Area of work:
SMV Green is creating fair working conditions, with electric rickshaws and reliable contracts – empowering drivers to buy their vehicles and earn more money, while reducing the air pollution that kills thousands every year.
Its radical Vahini programme is training India’s first women rickshaw drivers, creating secure incomes for them and improving safety and security for their female passengers.
Awards Year: 2020
Humanitarian Energy Award
Awards Year: 2020
System Innovation for Energy Access
10 million cycle rickshaw drivers in India work in difficult conditions for minimal pay. They must also spend a big chunk of their income paying expensive rickshaw rental fees. The alternative, auto-rickshaws, are also expensive for drivers to rent, and although the work is less physically demanding, they are polluting and noisy due to their diesel and petrol engines. Women in poor, socially conservative communities have been blocked from driving rickshaws, leaving them with few opportunities for employment other than domestic work.
SMV Green’s vision is to provide affordable, clean and safe mobility for both drivers and commuters, and eliminate the drudgery of cycle rickshaw work by helping drivers switch to electric rickshaws (e-rickshaws). It does this by providing a ‘one-stop-shop’ for drivers that covers financing, vehicle supply, licensing and permits, money management training, road safety training, and after-sales service. SMV Green is currently active in Varanasi, Prayagraj (formerly known as Allahabad), Lucknow and Patna.
Finance is offered at around 7% interest, compared to over 20% for most auto-rickshaw providers. Drivers pay a 10% deposit on the e-rickshaw and the balance over 24 to 30 months. This works out cheaper for the driver than renting, allowing them to make a living wage while buying their vehicle outright. SMV Green offers training to help prospective drivers save for their deposit, but if they cannot do this, funds from the UK Department for International Development can provide an interest-free loan.
Batteries are an expensive part of any electric vehicle, and charging can be a challenge due to an unreliable grid, so SMV Green offers two battery types: lead-acid and lithium. Lead acid batteries are cheaper than lithium, but have a shorter range and lifespan. But for some drivers the up-front capital cost is the most important factor.
For those that choose lithium, the lifecycle cost is lower, and they can also access the SMV Green battery swap service, where for a modest fee they can stop at an SMV Green charging station and swap their depleted battery for a freshly charged one. The swap takes just five minutes, minimising the time they are off the road and removing the need to make arrangements for charging at home.
SMV Green helps the poorest and most marginalised people own and operate e-rickshaws, in particular women who would otherwise have little opportunity for satisfying work and a fair wage. Drivers can charge passengers less than the typical auto-rickshaw fee while still making a good income – many of those who previously drove cycle rickshaws have doubled their income.
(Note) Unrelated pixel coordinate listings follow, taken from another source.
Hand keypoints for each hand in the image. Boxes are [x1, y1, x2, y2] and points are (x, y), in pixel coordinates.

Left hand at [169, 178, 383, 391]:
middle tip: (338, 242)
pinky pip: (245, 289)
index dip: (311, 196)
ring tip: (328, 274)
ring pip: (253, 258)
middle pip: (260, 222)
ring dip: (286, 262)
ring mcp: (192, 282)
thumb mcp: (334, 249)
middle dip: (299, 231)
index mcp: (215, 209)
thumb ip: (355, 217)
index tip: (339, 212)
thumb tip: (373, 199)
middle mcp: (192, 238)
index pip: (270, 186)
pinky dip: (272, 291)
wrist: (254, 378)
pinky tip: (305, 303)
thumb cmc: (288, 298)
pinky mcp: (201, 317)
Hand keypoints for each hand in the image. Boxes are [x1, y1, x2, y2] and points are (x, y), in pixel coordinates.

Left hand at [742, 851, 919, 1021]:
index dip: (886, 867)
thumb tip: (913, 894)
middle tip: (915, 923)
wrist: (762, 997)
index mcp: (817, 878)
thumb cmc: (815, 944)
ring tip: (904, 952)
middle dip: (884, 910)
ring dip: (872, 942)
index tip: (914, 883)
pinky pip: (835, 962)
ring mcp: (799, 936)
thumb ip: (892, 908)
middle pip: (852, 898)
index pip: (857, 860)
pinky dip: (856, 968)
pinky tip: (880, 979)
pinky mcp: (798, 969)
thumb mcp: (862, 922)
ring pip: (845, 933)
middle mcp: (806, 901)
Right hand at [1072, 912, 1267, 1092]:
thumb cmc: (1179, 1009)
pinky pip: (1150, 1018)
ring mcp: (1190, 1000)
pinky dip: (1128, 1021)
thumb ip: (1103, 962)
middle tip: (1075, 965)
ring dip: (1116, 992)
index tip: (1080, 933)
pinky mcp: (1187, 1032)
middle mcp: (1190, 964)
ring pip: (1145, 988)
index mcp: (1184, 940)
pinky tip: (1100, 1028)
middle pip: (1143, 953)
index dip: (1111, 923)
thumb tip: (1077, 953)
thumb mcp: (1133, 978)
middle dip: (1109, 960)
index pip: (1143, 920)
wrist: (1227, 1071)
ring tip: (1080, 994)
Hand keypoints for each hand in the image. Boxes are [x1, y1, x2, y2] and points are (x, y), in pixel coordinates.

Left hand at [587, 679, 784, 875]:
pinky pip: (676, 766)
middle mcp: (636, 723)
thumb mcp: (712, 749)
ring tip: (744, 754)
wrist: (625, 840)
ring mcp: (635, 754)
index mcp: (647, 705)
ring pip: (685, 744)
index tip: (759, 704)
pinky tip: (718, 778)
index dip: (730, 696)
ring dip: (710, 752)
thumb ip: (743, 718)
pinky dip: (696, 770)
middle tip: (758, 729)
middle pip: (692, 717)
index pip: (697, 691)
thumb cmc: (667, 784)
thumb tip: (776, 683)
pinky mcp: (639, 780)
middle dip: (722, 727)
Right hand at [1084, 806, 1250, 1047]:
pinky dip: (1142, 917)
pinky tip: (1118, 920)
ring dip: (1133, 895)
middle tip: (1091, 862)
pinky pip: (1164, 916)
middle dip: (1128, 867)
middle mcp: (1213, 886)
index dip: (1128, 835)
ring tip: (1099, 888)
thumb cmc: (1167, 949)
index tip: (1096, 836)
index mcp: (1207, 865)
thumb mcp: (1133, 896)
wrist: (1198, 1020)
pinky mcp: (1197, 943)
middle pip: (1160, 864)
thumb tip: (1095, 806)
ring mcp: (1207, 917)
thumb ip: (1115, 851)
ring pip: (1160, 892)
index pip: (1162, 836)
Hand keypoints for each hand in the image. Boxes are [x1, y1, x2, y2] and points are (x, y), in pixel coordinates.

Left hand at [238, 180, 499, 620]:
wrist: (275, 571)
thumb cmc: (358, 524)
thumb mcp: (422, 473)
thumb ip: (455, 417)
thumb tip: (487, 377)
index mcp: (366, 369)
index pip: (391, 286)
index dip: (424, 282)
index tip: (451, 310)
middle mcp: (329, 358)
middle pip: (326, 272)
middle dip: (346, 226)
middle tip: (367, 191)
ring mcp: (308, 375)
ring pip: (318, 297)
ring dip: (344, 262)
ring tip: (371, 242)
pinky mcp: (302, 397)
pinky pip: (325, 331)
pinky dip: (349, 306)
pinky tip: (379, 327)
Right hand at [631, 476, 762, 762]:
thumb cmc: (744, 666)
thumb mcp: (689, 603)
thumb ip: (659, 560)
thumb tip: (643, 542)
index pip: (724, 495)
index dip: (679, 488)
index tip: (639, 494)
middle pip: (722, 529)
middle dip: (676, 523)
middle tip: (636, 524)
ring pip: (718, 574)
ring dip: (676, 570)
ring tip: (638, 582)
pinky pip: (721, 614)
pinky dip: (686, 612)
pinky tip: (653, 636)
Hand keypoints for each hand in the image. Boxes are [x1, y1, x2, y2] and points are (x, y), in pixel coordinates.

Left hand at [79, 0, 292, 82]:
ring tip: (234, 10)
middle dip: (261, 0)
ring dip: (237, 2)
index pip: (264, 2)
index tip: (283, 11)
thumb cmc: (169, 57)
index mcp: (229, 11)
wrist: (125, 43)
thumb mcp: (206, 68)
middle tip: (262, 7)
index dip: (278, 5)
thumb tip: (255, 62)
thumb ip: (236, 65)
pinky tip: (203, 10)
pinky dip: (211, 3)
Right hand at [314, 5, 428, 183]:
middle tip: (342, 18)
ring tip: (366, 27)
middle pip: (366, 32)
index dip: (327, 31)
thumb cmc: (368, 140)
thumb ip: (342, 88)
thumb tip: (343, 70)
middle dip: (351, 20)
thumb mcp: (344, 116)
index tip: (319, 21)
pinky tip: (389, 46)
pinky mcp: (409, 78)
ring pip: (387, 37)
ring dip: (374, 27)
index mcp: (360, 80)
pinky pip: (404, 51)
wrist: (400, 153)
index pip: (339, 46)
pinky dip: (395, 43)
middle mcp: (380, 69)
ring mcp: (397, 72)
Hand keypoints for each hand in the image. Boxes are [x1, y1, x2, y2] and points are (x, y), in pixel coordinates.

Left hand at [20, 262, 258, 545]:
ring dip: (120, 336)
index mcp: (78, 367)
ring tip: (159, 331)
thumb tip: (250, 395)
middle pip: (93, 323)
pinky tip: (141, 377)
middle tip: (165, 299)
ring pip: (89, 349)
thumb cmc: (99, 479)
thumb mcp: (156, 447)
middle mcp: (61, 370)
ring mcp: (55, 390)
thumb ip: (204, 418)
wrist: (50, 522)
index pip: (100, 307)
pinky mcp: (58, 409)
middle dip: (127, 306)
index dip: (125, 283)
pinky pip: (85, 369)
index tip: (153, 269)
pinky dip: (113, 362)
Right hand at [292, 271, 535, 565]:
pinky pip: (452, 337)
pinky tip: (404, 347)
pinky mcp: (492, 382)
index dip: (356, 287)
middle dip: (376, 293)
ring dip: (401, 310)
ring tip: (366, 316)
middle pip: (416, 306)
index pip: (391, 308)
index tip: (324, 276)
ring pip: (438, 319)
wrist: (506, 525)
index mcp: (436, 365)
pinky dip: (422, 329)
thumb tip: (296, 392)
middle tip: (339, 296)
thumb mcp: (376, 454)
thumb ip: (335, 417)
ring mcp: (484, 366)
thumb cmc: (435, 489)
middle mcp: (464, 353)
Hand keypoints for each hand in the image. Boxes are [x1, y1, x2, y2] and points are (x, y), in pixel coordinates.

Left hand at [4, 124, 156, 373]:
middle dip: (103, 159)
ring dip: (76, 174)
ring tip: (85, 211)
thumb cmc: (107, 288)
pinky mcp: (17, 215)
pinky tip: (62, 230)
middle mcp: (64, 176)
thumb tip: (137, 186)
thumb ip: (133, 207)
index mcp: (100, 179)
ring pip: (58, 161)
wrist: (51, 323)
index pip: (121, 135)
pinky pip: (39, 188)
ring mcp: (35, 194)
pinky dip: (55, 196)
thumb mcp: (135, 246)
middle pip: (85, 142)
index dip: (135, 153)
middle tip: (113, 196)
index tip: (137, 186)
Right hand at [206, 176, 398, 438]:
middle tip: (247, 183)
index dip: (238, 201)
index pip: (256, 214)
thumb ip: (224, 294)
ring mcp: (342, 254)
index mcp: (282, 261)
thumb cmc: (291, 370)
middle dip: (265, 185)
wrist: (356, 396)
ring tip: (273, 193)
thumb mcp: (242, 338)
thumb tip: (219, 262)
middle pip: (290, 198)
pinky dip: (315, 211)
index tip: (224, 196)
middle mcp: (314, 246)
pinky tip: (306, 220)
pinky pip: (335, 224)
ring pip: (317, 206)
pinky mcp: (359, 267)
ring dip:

Compared to auto-rickshaws, both drivers and passengers benefit from the reduced noise and elimination of local pollution, and CO2 emissions could be further reduced when the Indian electricity grid is decarbonised in future. From a health point of view, even though there is still air pollution on the streets from other vehicles, the drivers are not having to make strenuous efforts while breathing it, as they did when driving cycle rickshaws.
SMV Green’s Vahini programme uses an all-female team to recruit women owner-drivers, who often find their lives are transformed by owning an e-rickshaw – they feel more independent and have higher self-esteem thanks to earning a good wage. An added benefit is that female passengers feel safer with a female driver, especially as the Vahini vehicles are equipped with a camera and mobile phone to ensure the safety of both driver and passenger by recording events and making a ‘panic button’ available.